*** TEXTE SOURCE

Les historiens de l’art peuvent utiliser à la fois des inscriptions explicites et des preuves implicites de style et d’iconographie pour retracer les broderies liturgiques jusqu’aux églises qui les ont utilisées, aux mécènes qui les ont parrainées et aux brodeurs qui les ont créées. Non seulement ces informations nous fournissent des jalons importants pour l’attribution et la datation de pièces similaires, mais elles nous aident également à reconstruire les réseaux de liens, à la fois sociaux et sacrés, créés et renforcés à travers les fils délicats de la broderie.
Les inscriptions aident à fournir une date pour certaines des pièces. Une paire de manchettes liturgiques brodée, ou epimanikion, représentant l’Annonciation, porte une inscription en caractères grecs qui enjambe les deux poignets. Bien qu’elles comportent un certain nombre de fautes d’orthographe, on peut déchiffrer le nom de la brodeuse, Doulisa Tzoeris, qui a dédié l’épimanikion à la mémoire de son fils et de ses parents. Les caractères à la fin de l’inscription indiquent la date de 1740.

L’Annonciation était un sujet de prédilection pour les épimanikion, car elle se prêtait à la division en paire. Le motif de l’ange Gabriel entrant sur un radeau de nuages est emprunté à l’art de l’Europe occidentale, probablement via des estampes. L’inscription dans les marges inférieures rappelle le « labeur et les douleurs » de la brodeuse et se termine par les chiffres grecs ΑΨΜ pour l’année 1740.

Epitaphios (Plashchanitsa) / Voile de calice – Fin du 15e siècle. Géorgie, Abkhasie. Broderie en soie et fil de métal sur fond de satin de soie doublé d’armure toile de lin, 42,5 x 43,2 cm © MET, New York / 17.190.128
Une deuxième pièce portant de nombreuses inscriptions peut servir de référence pour dater d’autres broderies. Ce type de voile couvre le calice pendant certaines parties de la liturgie. Son image centrale montre le jeune Christ bénissant de l’intérieur d’un calice, flanqué d’une écriture arabe le qualifiant de Jésus, le Messie. L’inscription grecque entourant le médaillon parle du sacrifice du Christ, tandis que les inscriptions géorgiennes aux extrémités des traverses plaident pour le donateur, le noble Solomon Shavrashidze. Ce noble géorgien a également fait don, en 1495, d’un livre des Évangiles à reliure argentée à l’église de Pitsunda / Bichvinta, située en Abkhazie, sur la mer Noire.

******
*** EXTRAIT DE DONNÉES

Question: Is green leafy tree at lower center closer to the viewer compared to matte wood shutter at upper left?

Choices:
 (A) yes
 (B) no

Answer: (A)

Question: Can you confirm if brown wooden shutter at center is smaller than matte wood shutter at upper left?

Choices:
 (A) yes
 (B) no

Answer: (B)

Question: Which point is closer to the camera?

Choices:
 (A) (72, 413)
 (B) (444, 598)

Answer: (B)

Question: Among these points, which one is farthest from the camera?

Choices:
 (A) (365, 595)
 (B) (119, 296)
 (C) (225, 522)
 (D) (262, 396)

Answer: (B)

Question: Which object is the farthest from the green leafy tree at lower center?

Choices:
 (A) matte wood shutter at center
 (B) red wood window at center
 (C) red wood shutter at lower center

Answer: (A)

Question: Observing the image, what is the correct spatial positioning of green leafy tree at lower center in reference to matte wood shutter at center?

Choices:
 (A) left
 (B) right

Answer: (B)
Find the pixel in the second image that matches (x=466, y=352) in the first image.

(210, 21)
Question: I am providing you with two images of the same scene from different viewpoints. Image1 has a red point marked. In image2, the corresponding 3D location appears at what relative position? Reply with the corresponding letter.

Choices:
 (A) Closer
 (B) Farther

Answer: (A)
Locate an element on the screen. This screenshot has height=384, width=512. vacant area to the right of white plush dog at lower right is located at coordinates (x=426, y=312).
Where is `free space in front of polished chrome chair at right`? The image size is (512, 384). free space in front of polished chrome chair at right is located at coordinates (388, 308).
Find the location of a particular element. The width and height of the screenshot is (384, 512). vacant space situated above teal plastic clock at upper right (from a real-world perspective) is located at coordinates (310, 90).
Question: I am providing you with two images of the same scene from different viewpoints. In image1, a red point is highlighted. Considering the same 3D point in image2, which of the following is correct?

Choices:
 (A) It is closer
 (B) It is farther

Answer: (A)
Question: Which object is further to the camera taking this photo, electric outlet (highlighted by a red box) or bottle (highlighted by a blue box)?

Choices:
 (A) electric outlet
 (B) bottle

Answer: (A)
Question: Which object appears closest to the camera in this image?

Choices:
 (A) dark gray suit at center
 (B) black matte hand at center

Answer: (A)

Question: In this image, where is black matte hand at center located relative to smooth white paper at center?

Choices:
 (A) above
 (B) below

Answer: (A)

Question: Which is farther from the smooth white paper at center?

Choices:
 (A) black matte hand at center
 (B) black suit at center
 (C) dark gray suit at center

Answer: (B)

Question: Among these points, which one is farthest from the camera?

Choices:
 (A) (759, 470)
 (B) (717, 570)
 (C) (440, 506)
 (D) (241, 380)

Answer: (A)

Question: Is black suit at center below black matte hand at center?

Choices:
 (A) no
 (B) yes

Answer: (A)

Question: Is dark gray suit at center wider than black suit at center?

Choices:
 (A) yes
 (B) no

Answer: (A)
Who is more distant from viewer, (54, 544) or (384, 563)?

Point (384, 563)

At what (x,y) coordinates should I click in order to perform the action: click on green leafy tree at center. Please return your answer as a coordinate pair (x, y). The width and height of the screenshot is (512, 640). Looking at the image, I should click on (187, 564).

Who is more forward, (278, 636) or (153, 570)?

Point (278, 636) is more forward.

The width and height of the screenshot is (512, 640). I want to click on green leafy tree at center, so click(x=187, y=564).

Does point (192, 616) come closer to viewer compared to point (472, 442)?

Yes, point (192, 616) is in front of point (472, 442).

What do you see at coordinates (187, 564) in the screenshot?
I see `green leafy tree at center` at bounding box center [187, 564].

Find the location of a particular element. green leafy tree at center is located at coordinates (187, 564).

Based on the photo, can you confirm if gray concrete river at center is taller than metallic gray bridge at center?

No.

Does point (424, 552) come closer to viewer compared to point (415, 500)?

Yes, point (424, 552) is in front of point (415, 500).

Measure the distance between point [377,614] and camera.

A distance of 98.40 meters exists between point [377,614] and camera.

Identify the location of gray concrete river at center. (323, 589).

******

*ÉNONCÉ 1*: D'après le texte sur les broderies liturgiques, quelle est la fonction du voile décrit dans le dernier paragraphe ?
*ÉNONCÉ 2*: Reproduisez à l'identique le passage du texte sur les broderies liturgiques qui va de « Les inscriptions aident » jusqu'à « date de 1740. » inclus.

*CORRIGÉ 1*: Il couvre le calice pendant certaines parties de la liturgie.

*CORRIGÉ 2*:
Les inscriptions aident à fournir une date pour certaines des pièces. Une paire de manchettes liturgiques brodée, ou epimanikion, représentant l’Annonciation, porte une inscription en caractères grecs qui enjambe les deux poignets. Bien qu’elles comportent un certain nombre de fautes d’orthographe, on peut déchiffrer le nom de la brodeuse, Doulisa Tzoeris, qui a dédié l’épimanikion à la mémoire de son fils et de ses parents. Les caractères à la fin de l’inscription indiquent la date de 1740.